So, your teen has asked to go abroad, huh? It can be hard to grapple with the common fears: “What if they get lost? Is it safe? What if they want to come home? What if I want them to come home?”
And what makes everything a bit harder is not having another parent who you can talk things through, who can specifically relate to the process. The logistics and paperwork are complicated enough without having another person who knows what it’s like to have their child on the other side of the world.
We think one of the best ways to help prepare you for your child to study abroad is to read about another parent’s perspective. In order to gather and present the first-hand experience, we asked Mary Scott some questions about how she felt before, during, and after sending her daughter, Emmy, abroad.
One of the issues I was worried about was that Emmy would have airline problems, such as a flight being delayed or canceled. This actually happened and when she called us from the airport, we just talked through it, and she figured out what to do. Greenheart’s team kept her calm and helped her schedule a new flight. My husband and I knew then that we had put her in the right hands.
Another worry that I had was that she would miss home too much, or rather that I would miss her not being at home too much. But I knew this was something she had been interested in for two years leading up to her applying. She wanted to have this experience for more than just being able to post pictures of it on Instagram; she wanted to improve her Spanish fluency and learn about another culture, and being immersed is the best way to do that.
As Emmy is a very motivated person and traveling abroad is something she really wanted to do, I feel like my husband Wes and I just sat back and let her do her thing. She researched Greenheart, read a lot of blogs about other students’ experiences and found out everything that she needed to do (paperwork, etc.) She basically let us know what she needed to do and when and earned money for the trip by selling our maple syrup at farm markets, redeeming cans and bottles, and her part-time job. I know this was a great experience for her as far as making sure she had all her ducks in a row.
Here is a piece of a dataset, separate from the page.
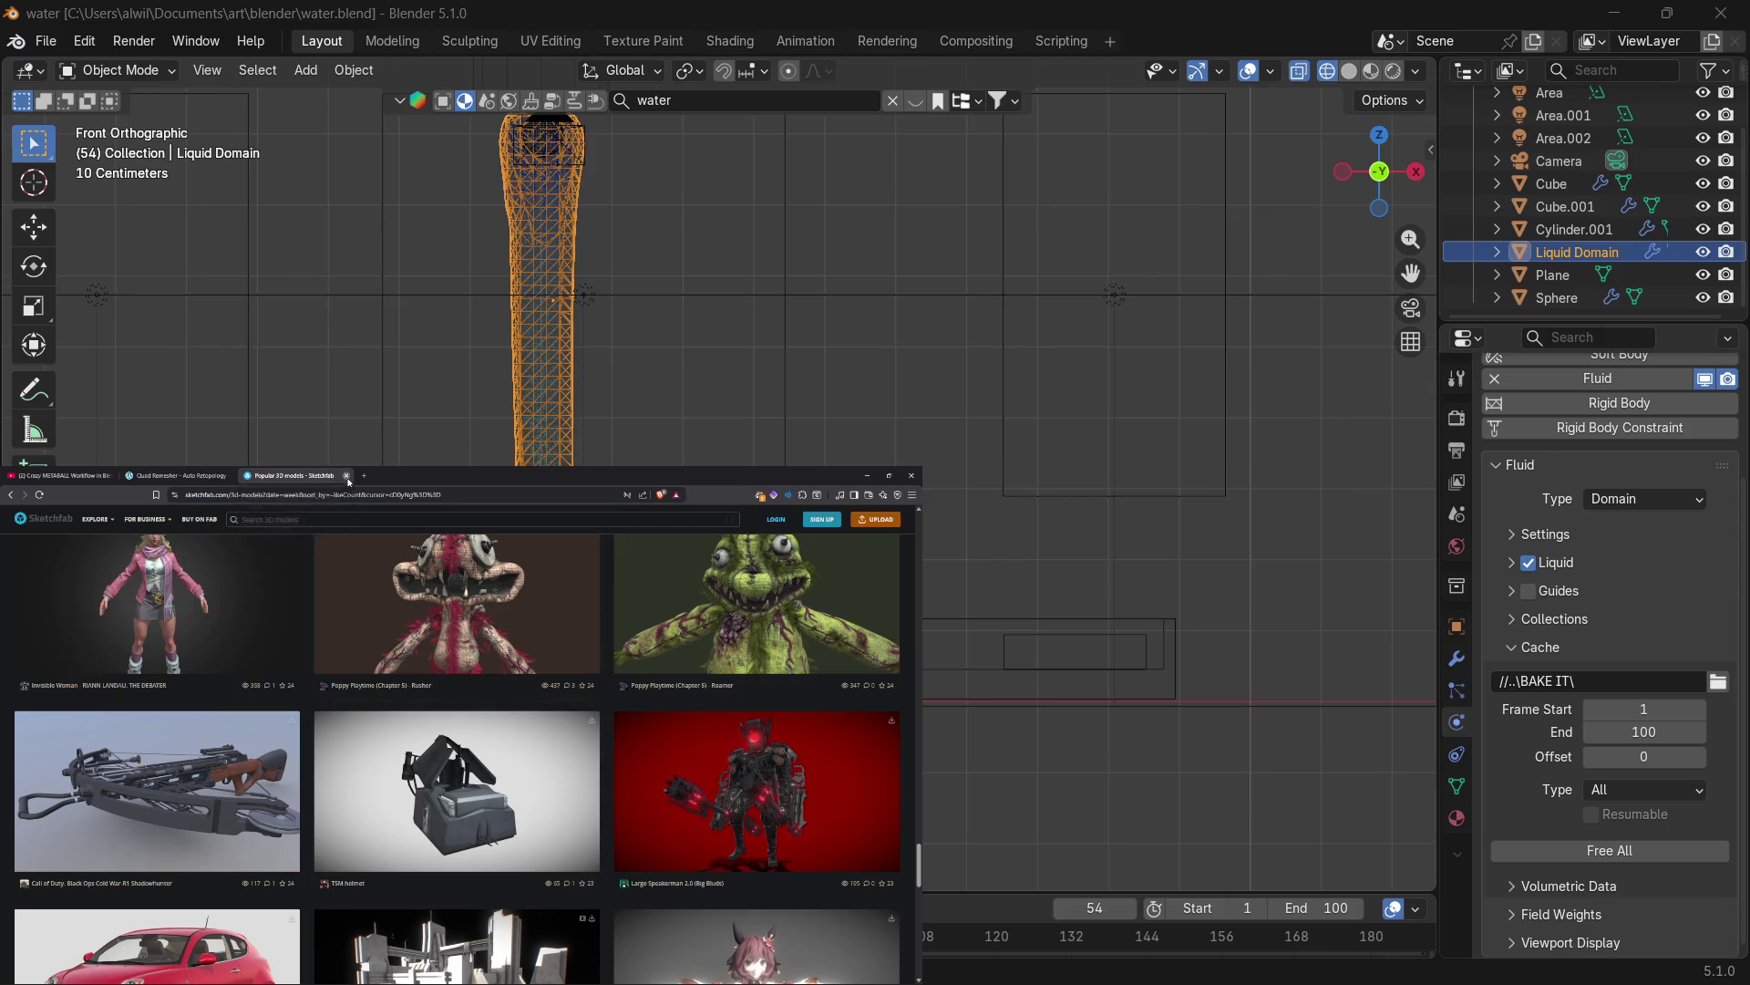
click(347, 475)
scroll(368, 579, down, 5)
While she was abroad, we made sure we weren’t constantly bombarding her with texts and skype calls which at first was difficult. However, we knew she would have a more enriching experience if she wasn’t having to think about us back in Michigan the whole time. We wanted her to be able to completely devote herself to speaking Spanish and learning about her new environment.
Emmy grew in more ways than we couldn’ve imagined. While she was very motivated and independent before, she grew almost tangible confidence from her program. After that summer in Salamanca, she went into her senior year of high school and signed herself up for Spanish classes at a community college nearby and received credit that she could later use for her degree when she went to university. She found a Spanish tutor as well. She did all of this not because she hadn’t learned enough in Spain, but because she found her passion there and wanted to continue her growth.
Oh my gosh! It was so awesome! I’d only been to England, Scotland, and Wales on a tour thirty years earlier and my husband, Wes, has never been overseas, although we’ve traveled many times throughout the U.S as a family. Spain was such a great country. With Emmy being so fluent in Spanish and knowing how to travel from one part of Spain to another, it was a great experience. I was so proud of her conversing with the locals and even being able to help other tourists when we were hiking part of El Camino de Santiago in Galicia. At one point she was able to help a sick woman on the trail find somewhere to stay for the day when she couldn’t speak to any of the hostel owners and they couldn’t speak to her. Emmy handled the situation perfectly!
I don’t know what advice I can give to other parents except to let your child do as much as possible in the planning of his/her cultural exchange program and when a problem comes up, discuss the different ways it can be solved instead of jumping in and telling them what to do. Make sure they have a realistic expectation of how much the trip will cost and how they can contribute to the expense.
We kept in contact with her on Whatsapp. That worked out pretty well. She would send us pictures and small videos, also. She knew she could contact us if she had any concerns so we tried not to bother her too much! When she got homesick (which wasn’t very often) we reminded her that her feelings were valid and suggested that she take a walk or talk with her host family to see if there was anything they could do to make her more comfortable. We also sent her pictures of the dogs to cheer her up!